Assignment:
Output a verbatim copy of the data, cut off after the line that contains "In order to".

Source records:
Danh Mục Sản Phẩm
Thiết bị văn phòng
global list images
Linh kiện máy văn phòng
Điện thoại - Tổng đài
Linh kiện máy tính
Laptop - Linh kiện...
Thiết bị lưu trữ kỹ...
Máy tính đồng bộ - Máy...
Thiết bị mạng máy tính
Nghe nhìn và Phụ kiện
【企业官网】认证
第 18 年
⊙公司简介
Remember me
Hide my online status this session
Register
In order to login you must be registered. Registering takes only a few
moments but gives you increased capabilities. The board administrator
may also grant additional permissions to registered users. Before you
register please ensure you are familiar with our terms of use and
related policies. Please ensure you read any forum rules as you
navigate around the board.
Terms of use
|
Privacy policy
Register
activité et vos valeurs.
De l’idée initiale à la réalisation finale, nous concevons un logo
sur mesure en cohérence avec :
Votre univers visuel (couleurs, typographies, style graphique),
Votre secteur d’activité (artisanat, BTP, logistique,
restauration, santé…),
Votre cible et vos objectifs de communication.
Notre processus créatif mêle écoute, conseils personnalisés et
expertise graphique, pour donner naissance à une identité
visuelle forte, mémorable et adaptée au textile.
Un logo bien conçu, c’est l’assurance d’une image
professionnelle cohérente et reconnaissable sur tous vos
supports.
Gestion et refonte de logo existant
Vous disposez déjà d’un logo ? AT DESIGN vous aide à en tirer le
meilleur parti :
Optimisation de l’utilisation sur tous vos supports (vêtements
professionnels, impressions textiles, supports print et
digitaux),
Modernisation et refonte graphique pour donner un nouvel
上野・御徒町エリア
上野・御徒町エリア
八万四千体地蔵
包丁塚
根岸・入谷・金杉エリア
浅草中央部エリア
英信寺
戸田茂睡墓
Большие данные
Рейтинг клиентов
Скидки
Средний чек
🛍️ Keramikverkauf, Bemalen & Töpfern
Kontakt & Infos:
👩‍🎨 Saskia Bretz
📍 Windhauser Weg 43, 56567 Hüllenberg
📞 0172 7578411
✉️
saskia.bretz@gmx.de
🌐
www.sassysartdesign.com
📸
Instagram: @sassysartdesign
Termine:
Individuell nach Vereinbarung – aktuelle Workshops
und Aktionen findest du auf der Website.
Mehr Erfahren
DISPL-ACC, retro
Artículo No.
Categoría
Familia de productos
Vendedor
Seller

Output of the exercise:
Danh Mục Sản Phẩm
Thiết bị văn phòng
global list images
Linh kiện máy văn phòng
Điện thoại - Tổng đài
Linh kiện máy tính
Laptop - Linh kiện...
Thiết bị lưu trữ kỹ...
Máy tính đồng bộ - Máy...
Thiết bị mạng máy tính
Nghe nhìn và Phụ kiện
【企业官网】认证
第 18 年
⊙公司简介
Remember me
Hide my online status this session
Register
In order to login you must be registered. Registering takes only a few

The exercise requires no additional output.